Green AI in a world of LLMs
One year ago I wrote a blog post about machine learning and carbon emissions. Since then, we have experienced some ground-breaking developments in the world of AI. With the release of image generators like DALL-E and large language models (LLMs) like ChatGPT, we are talking about a whole new scale of computational load for using, let alone training such models. What's more, these are no longer tools reserved for research purposes, but deployed software that people all over the world has started using on a daily basis.

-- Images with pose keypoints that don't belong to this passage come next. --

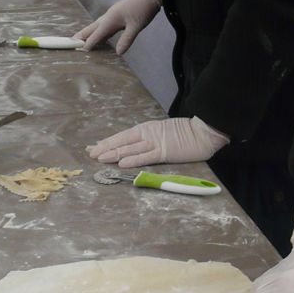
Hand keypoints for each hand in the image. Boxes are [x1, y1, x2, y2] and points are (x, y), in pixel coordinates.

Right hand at [75, 0, 160, 54]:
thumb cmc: (143, 9)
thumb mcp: (136, 26)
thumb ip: (127, 39)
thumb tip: (118, 53)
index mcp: (111, 19)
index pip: (97, 33)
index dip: (90, 42)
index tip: (81, 50)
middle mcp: (108, 17)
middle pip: (92, 28)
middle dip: (82, 35)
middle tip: (71, 42)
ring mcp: (112, 16)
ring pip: (97, 26)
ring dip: (89, 33)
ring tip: (80, 40)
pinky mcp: (116, 16)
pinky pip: (104, 26)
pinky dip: (98, 32)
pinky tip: (98, 37)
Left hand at [86, 115, 227, 166]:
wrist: (203, 132)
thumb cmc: (186, 134)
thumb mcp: (163, 133)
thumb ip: (150, 140)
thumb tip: (135, 147)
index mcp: (147, 129)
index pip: (123, 136)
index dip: (108, 141)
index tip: (94, 147)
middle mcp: (147, 134)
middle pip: (122, 141)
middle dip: (105, 147)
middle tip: (90, 153)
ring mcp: (155, 143)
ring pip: (130, 148)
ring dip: (113, 153)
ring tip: (99, 158)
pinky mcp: (164, 152)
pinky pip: (145, 157)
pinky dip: (133, 159)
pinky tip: (121, 163)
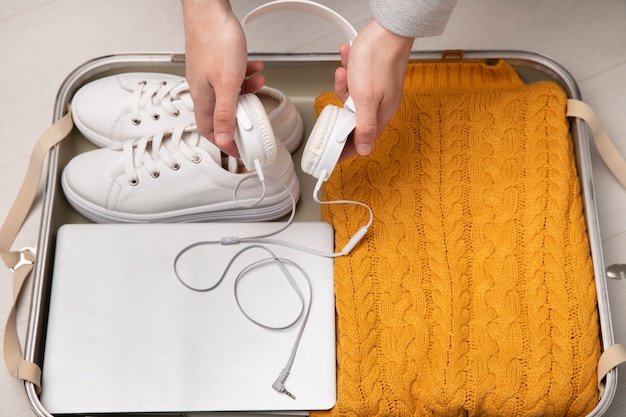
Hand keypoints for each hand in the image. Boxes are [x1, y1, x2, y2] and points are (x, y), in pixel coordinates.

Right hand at [182, 0, 264, 156]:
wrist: (210, 10)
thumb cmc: (214, 40)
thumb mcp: (227, 83)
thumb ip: (226, 113)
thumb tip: (223, 139)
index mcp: (202, 98)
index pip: (210, 131)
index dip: (225, 144)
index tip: (239, 152)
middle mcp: (203, 88)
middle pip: (222, 114)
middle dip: (241, 117)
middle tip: (254, 120)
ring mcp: (209, 74)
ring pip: (230, 94)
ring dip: (247, 93)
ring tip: (259, 86)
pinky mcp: (216, 62)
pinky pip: (233, 77)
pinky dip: (246, 76)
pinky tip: (255, 70)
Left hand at [334, 18, 413, 159]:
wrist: (387, 29)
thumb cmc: (379, 59)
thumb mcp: (366, 98)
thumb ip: (365, 126)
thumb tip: (365, 149)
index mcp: (382, 114)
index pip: (363, 140)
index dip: (346, 147)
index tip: (333, 154)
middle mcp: (381, 104)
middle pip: (353, 118)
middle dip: (342, 106)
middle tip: (341, 94)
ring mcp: (376, 90)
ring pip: (351, 98)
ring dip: (343, 85)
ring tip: (346, 72)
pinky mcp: (371, 76)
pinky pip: (353, 80)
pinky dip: (348, 71)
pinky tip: (348, 61)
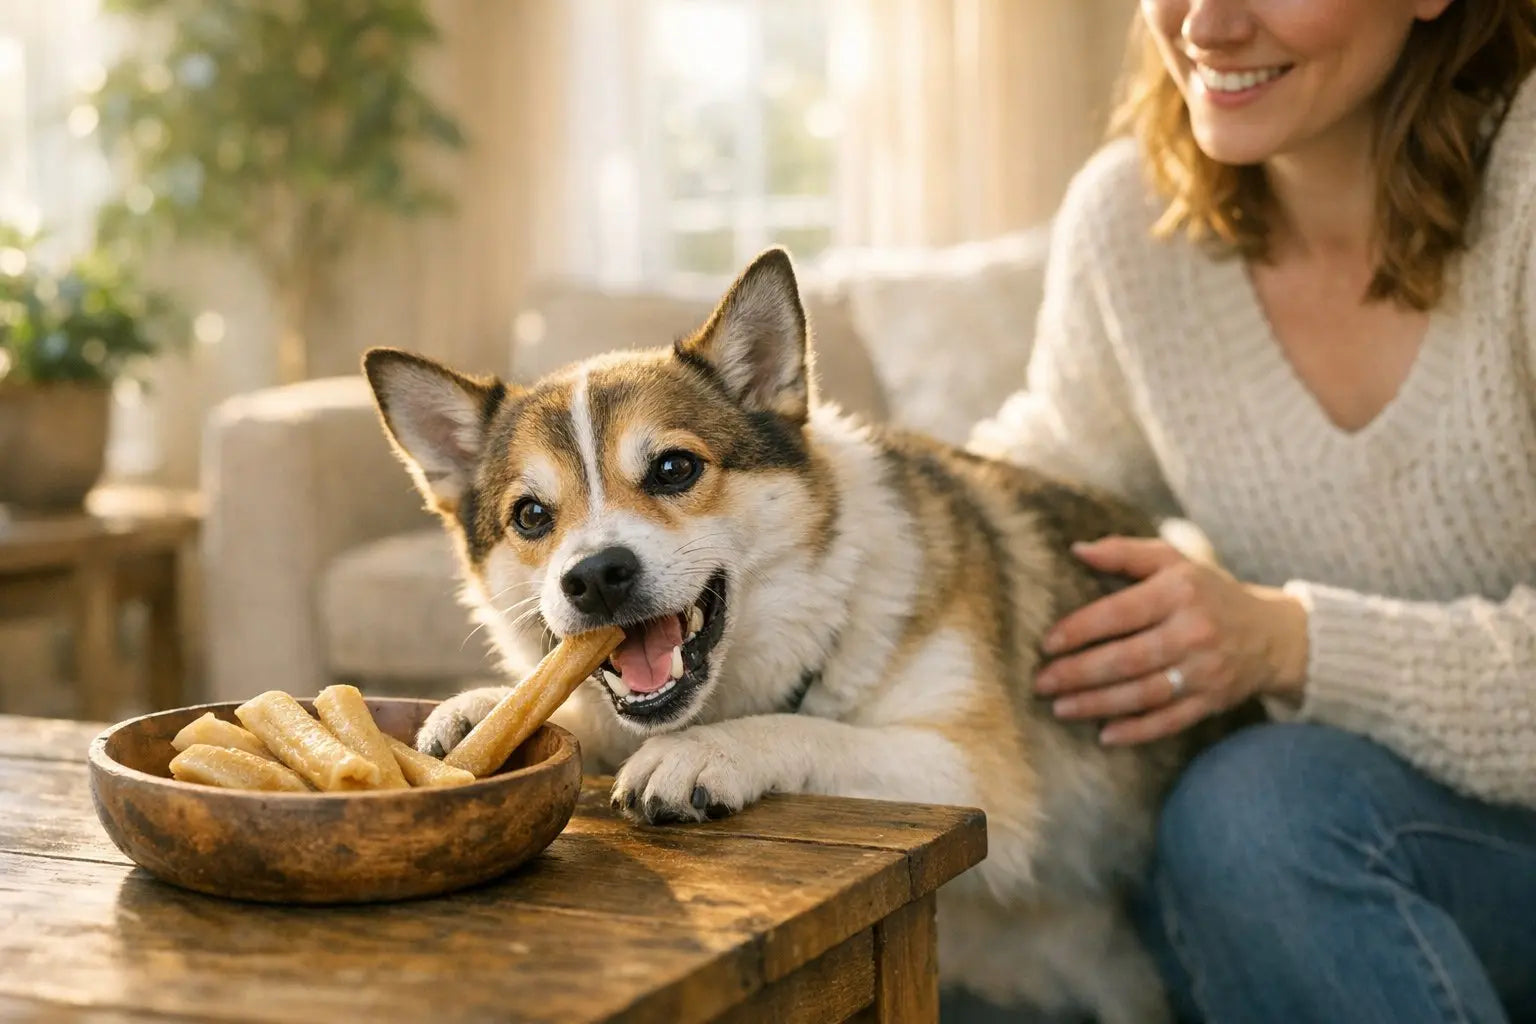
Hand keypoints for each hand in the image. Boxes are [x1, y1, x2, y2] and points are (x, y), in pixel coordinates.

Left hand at [1033, 536, 1309, 744]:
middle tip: (1041, 683)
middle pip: (1127, 658)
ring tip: (1061, 708)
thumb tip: (1076, 549)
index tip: (1047, 644)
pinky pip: (1171, 721)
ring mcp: (1205, 670)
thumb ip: (1125, 553)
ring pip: (1144, 693)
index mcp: (1180, 591)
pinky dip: (1137, 731)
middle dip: (1079, 673)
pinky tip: (1105, 735)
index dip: (1080, 629)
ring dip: (1098, 704)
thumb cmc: (1207, 592)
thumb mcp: (1173, 561)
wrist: (1272, 635)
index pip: (1121, 612)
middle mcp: (1194, 631)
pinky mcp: (1213, 701)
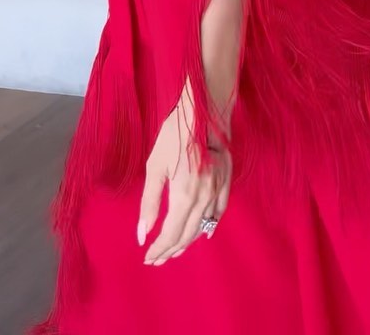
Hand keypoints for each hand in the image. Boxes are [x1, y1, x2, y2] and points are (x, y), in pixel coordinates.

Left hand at [137, 84, 232, 265]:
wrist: (205, 109)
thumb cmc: (174, 133)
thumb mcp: (155, 166)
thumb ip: (149, 203)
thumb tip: (142, 235)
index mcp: (184, 195)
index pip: (171, 234)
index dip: (158, 249)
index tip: (147, 257)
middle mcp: (204, 198)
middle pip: (187, 234)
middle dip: (171, 250)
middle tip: (157, 259)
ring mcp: (218, 190)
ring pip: (202, 226)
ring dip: (187, 242)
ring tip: (174, 250)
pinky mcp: (227, 181)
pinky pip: (218, 212)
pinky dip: (208, 226)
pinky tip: (202, 232)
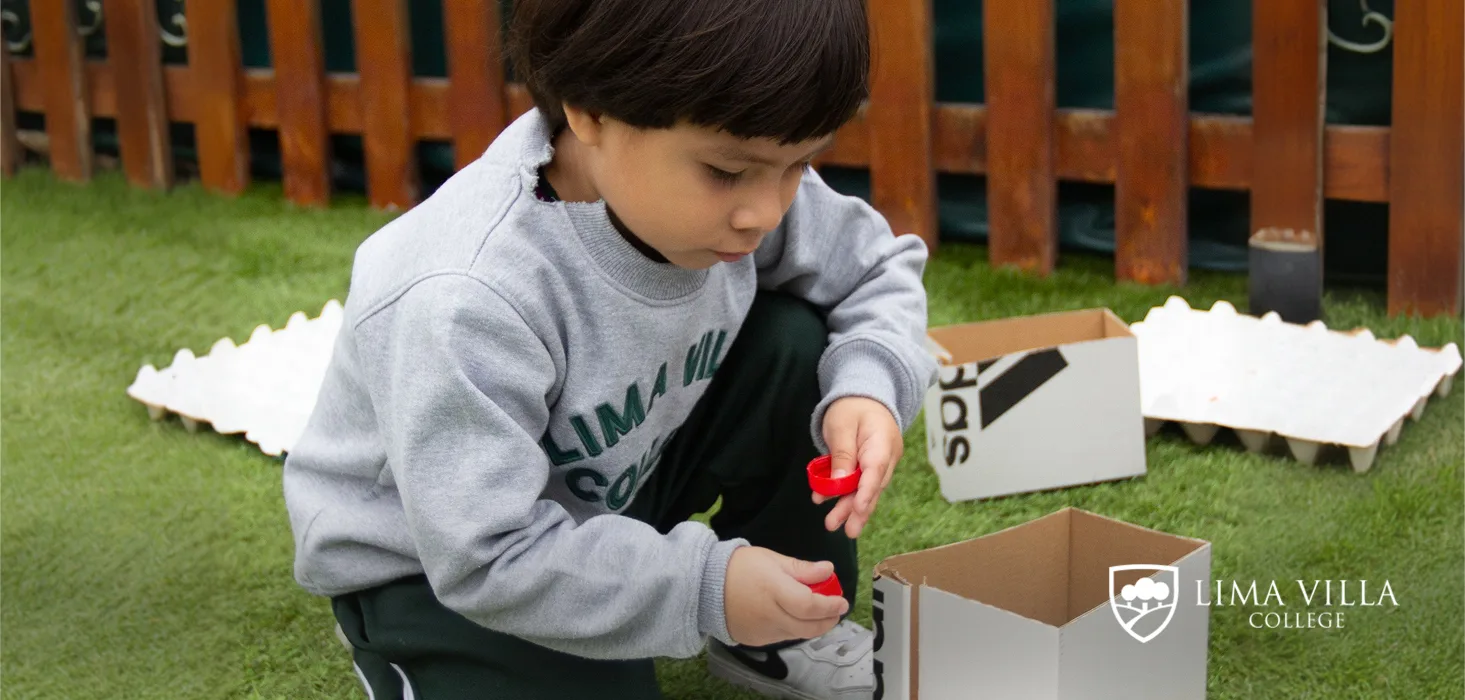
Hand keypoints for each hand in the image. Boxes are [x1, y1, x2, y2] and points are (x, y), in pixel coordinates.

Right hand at [723, 546, 848, 646]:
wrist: (705, 585)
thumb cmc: (739, 567)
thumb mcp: (772, 559)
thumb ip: (802, 568)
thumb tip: (829, 569)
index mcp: (774, 591)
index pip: (810, 606)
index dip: (830, 606)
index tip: (842, 601)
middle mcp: (770, 615)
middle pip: (809, 627)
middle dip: (828, 620)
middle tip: (836, 610)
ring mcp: (762, 631)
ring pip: (798, 634)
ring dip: (813, 626)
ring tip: (818, 612)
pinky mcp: (756, 640)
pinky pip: (783, 637)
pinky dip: (794, 629)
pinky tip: (794, 616)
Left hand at [816, 396, 901, 537]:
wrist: (864, 396)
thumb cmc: (852, 407)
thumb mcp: (841, 426)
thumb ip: (842, 454)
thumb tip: (840, 482)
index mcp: (881, 442)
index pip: (875, 471)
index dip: (867, 493)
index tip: (858, 511)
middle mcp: (886, 456)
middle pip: (872, 487)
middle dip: (857, 510)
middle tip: (846, 531)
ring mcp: (880, 462)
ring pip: (866, 489)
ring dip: (849, 507)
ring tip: (832, 523)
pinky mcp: (871, 466)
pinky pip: (859, 483)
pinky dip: (844, 493)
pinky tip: (825, 499)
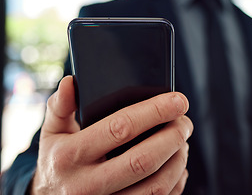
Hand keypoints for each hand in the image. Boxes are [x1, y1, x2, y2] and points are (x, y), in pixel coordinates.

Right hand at [30, 76, 192, 194]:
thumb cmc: (57, 161)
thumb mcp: (52, 132)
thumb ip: (59, 106)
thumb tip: (71, 82)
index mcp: (70, 156)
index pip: (120, 128)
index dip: (154, 112)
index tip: (178, 101)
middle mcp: (87, 185)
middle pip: (143, 160)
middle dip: (173, 136)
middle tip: (185, 122)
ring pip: (155, 186)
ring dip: (178, 160)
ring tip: (183, 141)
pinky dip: (175, 182)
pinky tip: (177, 165)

In my research group, Trustworthy Green IoT Software at SINTEF Digital, we are exploring how we can contribute to Green AI, which refers to environmentally friendly AI development. One of the tools we have developed, an ML pipeline for supervised learning, uses DVC for pipeline orchestration, which we see as a measure of reducing the energy usage through caching and skipping unnecessary reruns of pipeline stages. Many researchers are calling for measuring and reporting the carbon footprint in order to bring awareness to the issue, which is something we want to bring into our existing tools. The question is whether such measures are sufficient when the power of LLMs and similar tools is pushing the development in a much more resource-intensive direction.
If you are an AI/ML researcher or practitioner, how do you look at the increasing carbon footprint of ML models, and do you see "Green AI" as an important aspect for the future of AI development? Will the power of extremely large models always win over models with smaller footprint, or is it possible to find a balance between performance and energy efficiency?